**TASK DETAILS:** If a line of the records contains the string "Taylor", copy it out.

**STORED DATA:**
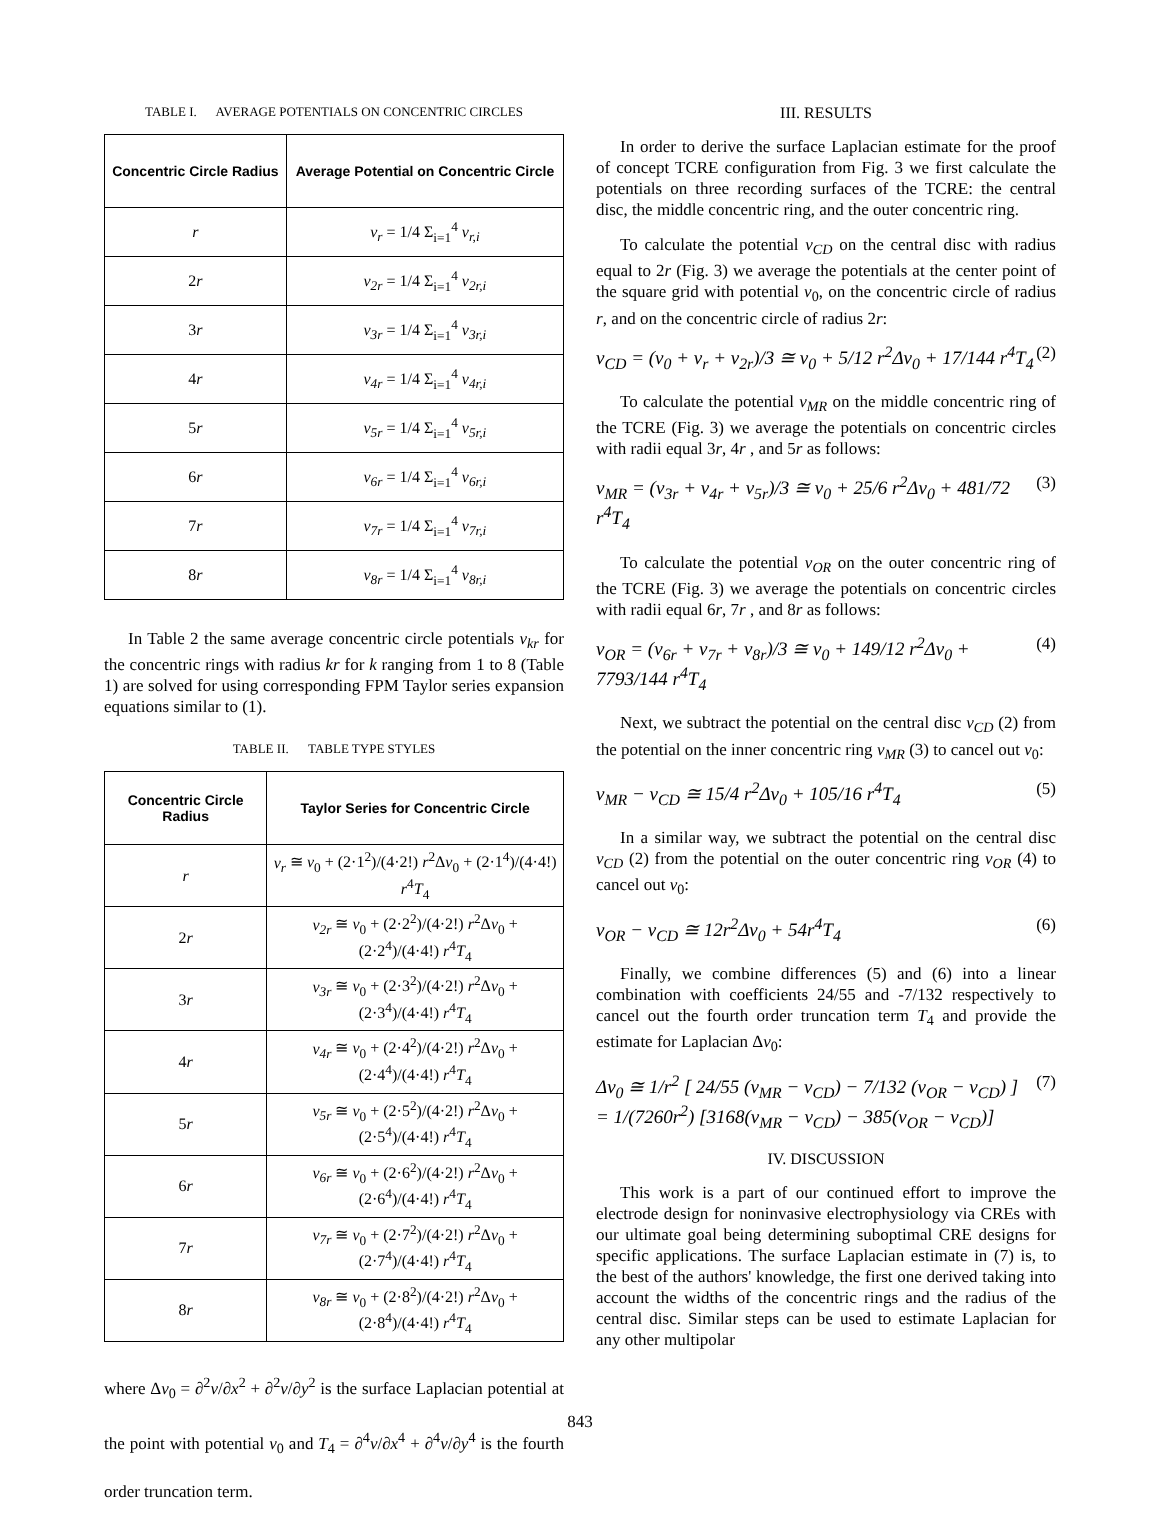TABLE I. AVERAGE POTENTIALS ON CONCENTRIC CIRCLES
| Concentric Circle Radius | Average Potential on Concentric Circle |
| --- | --- |
| r | v<sub>r</sub> = 1/4 Σ<sub>i=1</sub><sup>4</sup> v<sub>r,i</sub> |
| 2 r | v<sub>2r</sub> = 1/4 Σ<sub>i=1</sub><sup>4</sup> v<sub>2r,i</sub> |
| 3 r | v<sub>3r</sub> = 1/4 Σ<sub>i=1</sub><sup>4</sup> v<sub>3r,i</sub> |
| 4 r | v<sub>4r</sub> = 1/4 Σ<sub>i=1</sub><sup>4</sup> v<sub>4r,i</sub> |
| 5 r | v<sub>5r</sub> = 1/4 Σ<sub>i=1</sub><sup>4</sup> v<sub>5r,i</sub> |
| 6 r | v<sub>6r</sub> = 1/4 Σ<sub>i=1</sub><sup>4</sup> v<sub>6r,i</sub> |
| 7 r | v<sub>7r</sub> = 1/4 Σ<sub>i=1</sub><sup>4</sup> v<sub>7r,i</sub> |
| 8 r | v<sub>8r</sub> = 1/4 Σ<sub>i=1</sub><sup>4</sup> v<sub>8r,i</sub> |
In Table 2 the same average concentric circle potentials v<sub>kr</sub> for the concentric rings with radius kr for k ranging from 1 to 8 (Table 1) are solved for using corresponding FPM Taylor series expansion equations similar to (1).
TABLE II. TABLE TYPE STYLES
| Concentric Circle Radius | Taylor Series for Concentric Circle |
| --- | --- |
| r | v<sub>r</sub> ≅ v<sub>0</sub> + (2·1<sup>2</sup>)/(4·2!) r<sup>2</sup>Δ v<sub>0</sub> + (2·1<sup>4</sup>)/(4·4!) r<sup>4</sup> T<sub>4</sub> |
| 2 r | v<sub>2r</sub> ≅ v<sub>0</sub> + (2·2<sup>2</sup>)/(4·2!) r<sup>2</sup>Δ v<sub>0</sub> + (2·2<sup>4</sup>)/(4·4!) r<sup>4</sup> T<sub>4</sub> |
| 3 r | v<sub>3r</sub> ≅ v<sub>0</sub> + (2·3<sup>2</sup>)/(4·2!) r<sup>2</sup>Δ v<sub>0</sub> + (2·3<sup>4</sup>)/(4·4!) r<sup>4</sup> T<sub>4</sub> |
| 4 r | v<sub>4r</sub> ≅ v<sub>0</sub> + (2·4<sup>2</sup>)/(4·2!) r<sup>2</sup>Δ v<sub>0</sub> + (2·4<sup>4</sup>)/(4·4!) r<sup>4</sup> T<sub>4</sub> |
| 5 r | v<sub>5r</sub> ≅ v<sub>0</sub> + (2·5<sup>2</sup>)/(4·2!) r<sup>2</sup>Δ v<sub>0</sub> + (2·5<sup>4</sup>)/(4·4!) r<sup>4</sup> T<sub>4</sub> |
| 6 r | v<sub>6r</sub> ≅ v<sub>0</sub> + (2·6<sup>2</sup>)/(4·2!) r<sup>2</sup>Δ v<sub>0</sub> + (2·6<sup>4</sup>)/(4·4!) r<sup>4</sup> T<sub>4</sub> |
| 7 r | v<sub>7r</sub> ≅ v<sub>0</sub> + (2·7<sup>2</sup>)/(4·2!) r<sup>2</sup>Δ v<sub>0</sub> + (2·7<sup>4</sup>)/(4·4!) r<sup>4</sup> T<sub>4</sub> |
| 8 r | v<sub>8r</sub> ≅ v<sub>0</sub> + (2·8<sup>2</sup>)/(4·2!) r<sup>2</sup>Δ v<sub>0</sub> + (2·8<sup>4</sup>)/(4·4!) r<sup>4</sup> T<sub>4</sub> |
where Δv<sub>0</sub> = ∂<sup>2</sup>v/∂x<sup>2</sup> + ∂<sup>2</sup>v/∂y<sup>2</sup> is the surface Laplacian potential at the point with potential v<sub>0</sub> and T<sub>4</sub> = ∂<sup>4</sup>v/∂x<sup>4</sup> + ∂<sup>4</sup>v/∂y<sup>4</sup> is the fourth order truncation term.
III. RESULTS
In order to derive the surface Laplacian estimate for the proof of concept TCRE configuration from Fig. 3 we first calculate the potentials on three recording surfaces of the TCRE: the central disc, the middle concentric ring, and the outer concentric ring.
To calculate the potential v<sub>CD</sub> on the central disc with radius equal to 2r (Fig. 3) we average the potentials at the center point of the square grid with potential v<sub>0</sub>, on the concentric circle of radius r, and on the concentric circle of radius 2r:
v<sub>CD</sub> = (v<sub>0</sub> + v<sub>r</sub> + v<sub>2r</sub>)/3 ≅ v<sub>0</sub> + 5/12 r<sup>2</sup>Δv<sub>0</sub> + 17/144 r<sup>4</sup>T<sub>4</sub> (2)
To calculate the potential v<sub>MR</sub> on the middle concentric ring of the TCRE (Fig. 3) we average the potentials on concentric circles with radii equal 3r, 4r , and 5r as follows:
v<sub>MR</sub> = (v<sub>3r</sub> + v<sub>4r</sub> + v<sub>5r</sub>)/3 ≅ v<sub>0</sub> + 25/6 r<sup>2</sup>Δv<sub>0</sub> + 481/72 r<sup>4</sup>T<sub>4</sub> (3)
To calculate the potential v<sub>OR</sub> on the outer concentric ring of the TCRE (Fig. 3) we average the potentials on concentric circles with radii equal 6r, 7r , and 8r as follows:
v<sub>OR</sub> = (v<sub>6r</sub> + v<sub>7r</sub> + v<sub>8r</sub>)/3 ≅ v<sub>0</sub> + 149/12 r<sup>2</sup>Δv<sub>0</sub> + 7793/144 r<sup>4</sup>T<sub>4</sub> (4)
Next, we subtract the potential on the central disc v<sub>CD</sub> (2) from the potential on the inner concentric ring v<sub>MR</sub> (3) to cancel out v<sub>0</sub>:
v<sub>MR</sub> − v<sub>CD</sub> ≅ 15/4 r<sup>2</sup>Δv<sub>0</sub> + 105/16 r<sup>4</sup>T<sub>4</sub> (5)
In a similar way, we subtract the potential on the central disc v<sub>CD</sub> (2) from the potential on the outer concentric ring v<sub>OR</sub> (4) to cancel out v<sub>0</sub>:
v<sub>OR</sub> − v<sub>CD</sub> ≅ 12r<sup>2</sup>Δv<sub>0</sub> + 54r<sup>4</sup>T<sub>4</sub> (6)
Finally, we combine differences (5) and (6) into a linear combination with coefficients 24/55 and -7/132 respectively to cancel out the fourth order truncation term T<sub>4</sub> and provide the estimate for Laplacian Δv<sub>0</sub>:
Δv<sub>0</sub> ≅ 1/r<sup>2</sup> [ 24/55 (v<sub>MR</sub> − v<sub>CD</sub>) − 7/132 (v<sub>OR</sub> − v<sub>CD</sub>) ]
= 1/(7260r<sup>2</sup>) [3168(v<sub>MR</sub> − v<sub>CD</sub>) − 385(v<sub>OR</sub> − v<sub>CD</sub>)] (7)
IV. DISCUSSION
This work is a part of our continued effort to improve the electrode design for noninvasive electrophysiology via CREs with our ultimate goal being determining suboptimal CRE designs for specific applications. The surface Laplacian estimate in (7) is, to the best of the authors' knowledge, the first one derived taking into account the widths of the concentric rings and the radius of the central disc. Similar steps can be used to estimate Laplacian for any other multipolar
843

**TASK ANSWER:**
In Table 2 the same average concentric circle potentials v<sub>kr</sub> for the concentric rings with radius kr for k ranging from 1 to 8 (Table 1) are solved for using corresponding FPM Taylor series expansion equations similar to (1).
| Concentric Circle Radius | Taylor Series for Concentric Circle |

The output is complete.